Life Insurance.

Reasons to buy life insurance are different for everyone.  But the decision to purchase insurance is, at its core, all about providing financial security for you and the ones you care about.  Life insurance can deliver a specified sum of money when it is needed most.  Upon your death, your family will receive your policy payout immediately.  And that death benefit is generally not subject to federal income tax.  Not only does life insurance provide financial security, it helps to pay off debts, pay living expenses, and any medical or final expenses.

What are the different types of life insurance available?

Whole (or universal) life insurance policies

Whole (or universal) life insurance policies are considered permanent. As long as you pay the premium, the policy is in effect. You can accumulate cash value over the life of the policy. You may be able to borrow money from these types of plans, if you need to.

Term life insurance

Term life insurance policies are in effect for a certain period of time, or term. If you have this type of policy and pass away during the term that the policy is in effect, the insurance company may pay a benefit. If you live past the time that the policy is in effect, the insurance company won’t pay a benefit or give you a refund.
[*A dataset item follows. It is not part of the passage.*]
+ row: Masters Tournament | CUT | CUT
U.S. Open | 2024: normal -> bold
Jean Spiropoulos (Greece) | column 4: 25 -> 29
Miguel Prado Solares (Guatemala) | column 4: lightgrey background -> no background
Term life insurance policies are usually less expensive than whole life insurance policies. This is because term life insurance policies only cover a set amount of time, while whole life insurance policies are intended to be permanent.

Considerations for a life insurance policy

Most people buy life insurance to help provide financial security for their families upon the death of the insured person. If this is your reason, the first step in calculating how much insurance to buy is to identify your dependents’ likely financial needs. If you are married, in a civil union, or have a significant other, you will want enough coverage to minimize your spouse’s or partner’s financial need after you are gone. If you have dependent children, you may want to help pay for their college tuition and other expenses. If your annual living expenses such as a mortgage on your home, personal or car loans, or property taxes are fairly high, you will need more insurance than someone whose home mortgage is fully paid for.

You may also want enough coverage to ensure that your dependents do not have to pay for your final expenses, such as hospital bills and burial costs.